The beanbag room had a floor that was entirely soft and squishy. They used it as their movie room, I guess. I stepped in and started laughing, surprised by the odd sensation. Out of the blue, Tommy lunged at my feet and tackled me to the soft floor.
“Look at that ass!” he said, flipping me over. Then he put his face in between my ass cheeks and made motorboat noises, before collapsing in giggles.
“What the fuck!” I screamed. I fought back the tears.
“What’s wrong, dude?” said Tommy, confused. The playful energy in the room vanished as I unloaded my hurt.
“Last time I saw you we were engaged; then you dumped my ass and married Pamela! Now you’re putting your face in my ass? What the
fuck
! Why do you have to be such a
child
!”
Tommy told me not to cry and tickled me. I couldn’t help but break into laughter in between tears. Tommy’s casual demeanor was luring me into a false sense of security. He had always been so good at that, at joking away the pain. Tommy cuddled me and said he wanted me to stay the night. I looked around the room—the decor was feminine, there were knickknacks I knew didn’t belong to him. I could feel Pamela in the room with us. It felt creepy.
“I don’t think so, Tommy.” But Tommy Lee gets what Tommy Lee wants. Almost.
I ended up staying. We didn’t sleep together, we didn’t even kiss. But we laughed all night long, until at some point in the wee hours, he fell asleep. I was high, of course, and just lay there, mind racing, heart pounding. When dawn broke, I wrote him a note, left it on the pillow, and tiptoed out. “Had a good time, got to go, bye.”
After that he came over to my place one day; another night we went to a party. Still, nothing sexual happened, but he was calling me every day. I started to wonder . . . could I do this again with Tommy? Was there a chance for us? One day he called and said he had to go out of town to do something with Snoop Dogg for a few days. I didn’t hear from him again. I read that he had gotten back with Pam. Within two weeks of filing for divorce, she had called it off, and all was forgiven. As I struggled to process the hurt and anger of being rejected a second time, I thanked God I hadn’t allowed anything to happen between Tommy and me. Because that would have fucking annihilated me.
(It wouldn’t be too long before Pamela would file for divorce a second time. In early ’98, Tommy was led from their house in Malibu in handcuffs after Pamela accused him of attacking her as she held their two-month-old second son, Dylan. Tommy went to jail for four months for spousal battery. Again, I wasn’t surprised.) I cried myself to sleep for a few nights at my town house in the Valley, cursing myself for letting Tommy back in,
even for just a second.
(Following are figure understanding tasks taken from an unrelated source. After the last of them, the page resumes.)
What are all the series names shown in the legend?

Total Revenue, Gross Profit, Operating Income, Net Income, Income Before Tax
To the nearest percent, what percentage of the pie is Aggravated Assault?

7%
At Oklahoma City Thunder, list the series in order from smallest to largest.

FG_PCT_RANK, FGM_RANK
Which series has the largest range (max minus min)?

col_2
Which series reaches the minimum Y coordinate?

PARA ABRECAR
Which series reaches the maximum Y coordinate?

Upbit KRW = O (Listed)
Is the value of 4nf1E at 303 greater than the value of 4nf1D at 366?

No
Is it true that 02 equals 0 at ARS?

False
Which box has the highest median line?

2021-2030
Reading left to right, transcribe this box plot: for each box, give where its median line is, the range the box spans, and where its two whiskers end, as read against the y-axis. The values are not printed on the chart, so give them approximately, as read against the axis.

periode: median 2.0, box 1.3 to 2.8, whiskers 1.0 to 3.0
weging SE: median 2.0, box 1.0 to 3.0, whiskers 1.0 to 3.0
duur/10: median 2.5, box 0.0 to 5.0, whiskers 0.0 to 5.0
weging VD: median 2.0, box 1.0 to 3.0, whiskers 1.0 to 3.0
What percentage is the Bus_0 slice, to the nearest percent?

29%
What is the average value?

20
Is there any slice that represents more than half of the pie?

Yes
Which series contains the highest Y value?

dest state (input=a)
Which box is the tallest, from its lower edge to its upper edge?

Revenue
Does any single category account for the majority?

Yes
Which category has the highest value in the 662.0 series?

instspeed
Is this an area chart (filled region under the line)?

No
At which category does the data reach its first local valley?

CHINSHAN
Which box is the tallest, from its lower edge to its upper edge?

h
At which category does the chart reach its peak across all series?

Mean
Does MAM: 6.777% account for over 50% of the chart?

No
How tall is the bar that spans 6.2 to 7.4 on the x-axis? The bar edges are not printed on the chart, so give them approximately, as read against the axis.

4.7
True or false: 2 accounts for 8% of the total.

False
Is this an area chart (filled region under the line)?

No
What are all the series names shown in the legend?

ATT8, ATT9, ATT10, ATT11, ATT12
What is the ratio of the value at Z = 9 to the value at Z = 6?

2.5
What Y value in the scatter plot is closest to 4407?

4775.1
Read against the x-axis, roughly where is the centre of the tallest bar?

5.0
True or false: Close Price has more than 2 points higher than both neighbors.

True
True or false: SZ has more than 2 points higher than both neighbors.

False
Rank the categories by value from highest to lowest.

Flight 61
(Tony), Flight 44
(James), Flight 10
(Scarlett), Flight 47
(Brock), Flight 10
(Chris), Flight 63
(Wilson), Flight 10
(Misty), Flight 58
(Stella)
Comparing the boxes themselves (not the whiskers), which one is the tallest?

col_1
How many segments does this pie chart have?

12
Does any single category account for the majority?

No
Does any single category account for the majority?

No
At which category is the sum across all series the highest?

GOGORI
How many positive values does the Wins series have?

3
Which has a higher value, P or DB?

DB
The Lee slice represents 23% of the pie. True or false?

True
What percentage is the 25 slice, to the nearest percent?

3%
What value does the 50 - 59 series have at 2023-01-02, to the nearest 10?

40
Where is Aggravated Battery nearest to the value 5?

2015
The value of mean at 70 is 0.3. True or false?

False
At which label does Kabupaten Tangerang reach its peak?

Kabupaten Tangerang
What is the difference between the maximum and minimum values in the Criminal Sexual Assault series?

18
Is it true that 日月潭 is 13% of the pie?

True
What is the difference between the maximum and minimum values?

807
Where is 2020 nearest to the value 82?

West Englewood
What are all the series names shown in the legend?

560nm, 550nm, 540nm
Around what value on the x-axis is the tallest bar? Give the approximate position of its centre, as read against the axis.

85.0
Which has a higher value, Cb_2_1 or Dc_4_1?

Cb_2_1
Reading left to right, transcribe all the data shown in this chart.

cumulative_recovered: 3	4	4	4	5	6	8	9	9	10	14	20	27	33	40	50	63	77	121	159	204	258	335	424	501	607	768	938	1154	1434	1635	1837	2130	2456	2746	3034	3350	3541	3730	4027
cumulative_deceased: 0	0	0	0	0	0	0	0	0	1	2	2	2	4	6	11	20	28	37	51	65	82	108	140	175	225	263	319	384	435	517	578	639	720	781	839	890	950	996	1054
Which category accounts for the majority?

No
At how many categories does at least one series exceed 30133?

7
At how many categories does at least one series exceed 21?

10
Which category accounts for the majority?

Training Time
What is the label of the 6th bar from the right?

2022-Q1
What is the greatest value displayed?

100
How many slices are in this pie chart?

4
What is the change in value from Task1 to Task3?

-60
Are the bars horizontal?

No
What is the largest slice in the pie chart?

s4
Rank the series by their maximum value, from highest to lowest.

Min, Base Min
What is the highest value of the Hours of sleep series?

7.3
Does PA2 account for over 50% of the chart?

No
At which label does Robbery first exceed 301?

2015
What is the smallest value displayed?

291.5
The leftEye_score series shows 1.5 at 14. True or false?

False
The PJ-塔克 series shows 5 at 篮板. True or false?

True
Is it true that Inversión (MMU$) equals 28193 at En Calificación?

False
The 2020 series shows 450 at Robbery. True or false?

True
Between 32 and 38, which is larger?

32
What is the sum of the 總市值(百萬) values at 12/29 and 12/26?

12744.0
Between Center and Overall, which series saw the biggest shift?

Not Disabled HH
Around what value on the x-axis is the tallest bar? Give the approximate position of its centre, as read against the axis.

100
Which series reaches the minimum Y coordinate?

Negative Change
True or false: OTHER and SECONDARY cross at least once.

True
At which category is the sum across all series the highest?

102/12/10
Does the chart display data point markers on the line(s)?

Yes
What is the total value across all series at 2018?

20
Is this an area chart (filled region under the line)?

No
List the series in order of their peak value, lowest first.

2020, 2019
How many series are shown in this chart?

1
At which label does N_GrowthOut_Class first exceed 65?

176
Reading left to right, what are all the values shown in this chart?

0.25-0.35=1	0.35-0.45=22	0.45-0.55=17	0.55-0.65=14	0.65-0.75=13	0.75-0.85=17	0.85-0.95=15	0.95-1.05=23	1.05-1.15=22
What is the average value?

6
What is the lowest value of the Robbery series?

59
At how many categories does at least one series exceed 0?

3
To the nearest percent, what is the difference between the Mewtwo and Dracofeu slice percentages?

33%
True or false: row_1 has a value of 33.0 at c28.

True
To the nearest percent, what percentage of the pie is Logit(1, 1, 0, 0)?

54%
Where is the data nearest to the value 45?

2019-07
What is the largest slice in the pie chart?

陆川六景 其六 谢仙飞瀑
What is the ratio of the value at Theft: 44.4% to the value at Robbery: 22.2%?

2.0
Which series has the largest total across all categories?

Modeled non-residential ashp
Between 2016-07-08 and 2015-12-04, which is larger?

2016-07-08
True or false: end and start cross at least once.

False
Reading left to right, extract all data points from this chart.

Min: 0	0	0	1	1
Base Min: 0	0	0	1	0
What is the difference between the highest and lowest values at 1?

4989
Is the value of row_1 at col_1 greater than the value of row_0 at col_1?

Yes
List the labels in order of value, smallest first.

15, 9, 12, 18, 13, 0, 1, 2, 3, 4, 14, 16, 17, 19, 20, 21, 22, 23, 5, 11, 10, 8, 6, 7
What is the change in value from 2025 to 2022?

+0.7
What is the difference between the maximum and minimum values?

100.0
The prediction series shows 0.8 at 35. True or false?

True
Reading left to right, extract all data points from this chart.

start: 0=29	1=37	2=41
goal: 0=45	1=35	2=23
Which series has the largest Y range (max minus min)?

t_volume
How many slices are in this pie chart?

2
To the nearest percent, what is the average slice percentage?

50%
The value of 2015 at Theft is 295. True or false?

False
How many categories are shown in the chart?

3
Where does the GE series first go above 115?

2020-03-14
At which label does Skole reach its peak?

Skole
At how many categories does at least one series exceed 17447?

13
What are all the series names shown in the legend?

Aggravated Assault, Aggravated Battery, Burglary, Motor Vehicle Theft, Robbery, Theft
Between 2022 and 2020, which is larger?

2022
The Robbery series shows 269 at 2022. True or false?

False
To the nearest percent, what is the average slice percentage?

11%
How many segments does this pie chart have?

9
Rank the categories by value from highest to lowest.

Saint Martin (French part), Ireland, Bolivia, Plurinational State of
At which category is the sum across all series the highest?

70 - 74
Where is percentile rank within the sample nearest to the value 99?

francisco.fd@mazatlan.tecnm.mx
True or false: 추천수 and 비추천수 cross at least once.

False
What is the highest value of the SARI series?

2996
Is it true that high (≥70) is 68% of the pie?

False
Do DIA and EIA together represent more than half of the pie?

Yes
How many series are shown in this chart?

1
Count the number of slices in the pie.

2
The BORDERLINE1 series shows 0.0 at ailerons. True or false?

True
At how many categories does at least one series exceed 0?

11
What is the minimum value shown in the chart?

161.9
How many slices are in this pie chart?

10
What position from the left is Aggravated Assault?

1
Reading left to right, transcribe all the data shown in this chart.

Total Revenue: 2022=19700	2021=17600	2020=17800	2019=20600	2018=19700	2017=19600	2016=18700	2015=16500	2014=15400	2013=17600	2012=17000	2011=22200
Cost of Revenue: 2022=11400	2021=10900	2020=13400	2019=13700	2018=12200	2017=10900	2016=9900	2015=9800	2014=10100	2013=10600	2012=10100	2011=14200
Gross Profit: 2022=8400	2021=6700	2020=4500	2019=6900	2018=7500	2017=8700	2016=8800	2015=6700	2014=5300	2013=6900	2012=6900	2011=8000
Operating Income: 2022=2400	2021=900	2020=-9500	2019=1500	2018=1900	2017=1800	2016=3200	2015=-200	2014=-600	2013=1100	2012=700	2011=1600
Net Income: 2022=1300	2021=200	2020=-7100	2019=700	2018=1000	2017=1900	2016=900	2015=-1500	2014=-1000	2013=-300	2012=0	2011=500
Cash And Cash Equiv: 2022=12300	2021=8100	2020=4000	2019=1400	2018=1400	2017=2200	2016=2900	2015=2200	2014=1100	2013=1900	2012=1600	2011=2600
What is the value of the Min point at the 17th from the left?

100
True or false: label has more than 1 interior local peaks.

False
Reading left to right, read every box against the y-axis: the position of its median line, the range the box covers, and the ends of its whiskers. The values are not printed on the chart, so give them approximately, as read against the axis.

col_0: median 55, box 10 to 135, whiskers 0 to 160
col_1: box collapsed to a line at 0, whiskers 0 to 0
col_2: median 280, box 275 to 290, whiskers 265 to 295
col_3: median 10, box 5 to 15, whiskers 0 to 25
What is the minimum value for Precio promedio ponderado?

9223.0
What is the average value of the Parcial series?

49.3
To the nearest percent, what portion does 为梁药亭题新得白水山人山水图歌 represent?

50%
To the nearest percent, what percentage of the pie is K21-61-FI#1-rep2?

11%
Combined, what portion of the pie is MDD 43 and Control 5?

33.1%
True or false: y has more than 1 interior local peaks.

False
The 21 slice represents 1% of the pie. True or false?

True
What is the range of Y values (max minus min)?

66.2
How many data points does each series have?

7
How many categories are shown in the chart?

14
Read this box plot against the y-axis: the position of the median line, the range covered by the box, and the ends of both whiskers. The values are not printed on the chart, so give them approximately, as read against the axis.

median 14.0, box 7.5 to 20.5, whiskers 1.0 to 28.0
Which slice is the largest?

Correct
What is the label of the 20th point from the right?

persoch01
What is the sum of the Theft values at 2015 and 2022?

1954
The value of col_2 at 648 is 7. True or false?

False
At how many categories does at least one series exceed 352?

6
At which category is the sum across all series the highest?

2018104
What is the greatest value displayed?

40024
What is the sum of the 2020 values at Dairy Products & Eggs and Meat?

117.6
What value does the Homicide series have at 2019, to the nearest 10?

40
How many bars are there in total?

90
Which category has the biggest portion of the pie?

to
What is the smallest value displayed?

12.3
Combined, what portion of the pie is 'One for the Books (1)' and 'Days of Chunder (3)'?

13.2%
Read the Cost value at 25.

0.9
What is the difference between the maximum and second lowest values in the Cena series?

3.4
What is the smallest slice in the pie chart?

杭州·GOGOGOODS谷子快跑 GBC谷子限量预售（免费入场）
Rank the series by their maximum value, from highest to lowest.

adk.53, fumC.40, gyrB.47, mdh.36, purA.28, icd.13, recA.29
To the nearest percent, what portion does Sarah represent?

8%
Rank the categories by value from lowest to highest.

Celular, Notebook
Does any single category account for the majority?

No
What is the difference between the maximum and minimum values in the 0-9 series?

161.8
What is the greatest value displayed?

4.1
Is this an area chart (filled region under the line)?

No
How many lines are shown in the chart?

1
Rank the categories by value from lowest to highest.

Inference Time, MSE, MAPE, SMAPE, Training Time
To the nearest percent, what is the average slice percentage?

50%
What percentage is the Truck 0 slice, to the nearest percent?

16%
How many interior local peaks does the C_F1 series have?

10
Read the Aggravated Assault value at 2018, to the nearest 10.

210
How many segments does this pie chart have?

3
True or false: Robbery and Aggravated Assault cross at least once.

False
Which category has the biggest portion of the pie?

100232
And then I got back to what I knew best—the club scene and my new best friend, crystal meth.
At first I liked crystal because it made me skinny. Then I liked crystal because it had become part of my daily routine.
Wake up, brush teeth, feed dog, do bump.
One hit would last me about eight hours, and it wasn’t even expensive. Unlike coke, this seemed like a healthy habit to have.
This doesn’t feel like a problem at all,
I told myself, admiring my figure in the mirror, enjoying the energetic high I felt every day.
I had been sober, off of coke for five years when someone offered me a line and I figured it couldn’t hurt. Then I remembered why cocaine didn’t agree with me. The comedowns, for me, were suicidally awful. I felt depressed and guilty. I could never sleep properly because all I wanted was more coke. I would need another line, need another line, need another line. Coke would make me want to stay locked in with the lights low, talking about stupid shit that didn’t mean dick for hours, saying creepy shit and doing creepy shit. I didn’t want to go out into the daylight and accomplish my goals, hell no. With crystal, things were different. When the high fades, you just pass out cold because you are so tired from being up for three, four, five days straight. On speed, I was more than happy to leave the house and run errands, which I enjoyed so much more than the whole dungeon vibe of cocaine nights. But, as energetic as the speed made me, there was a downside. Speed brain.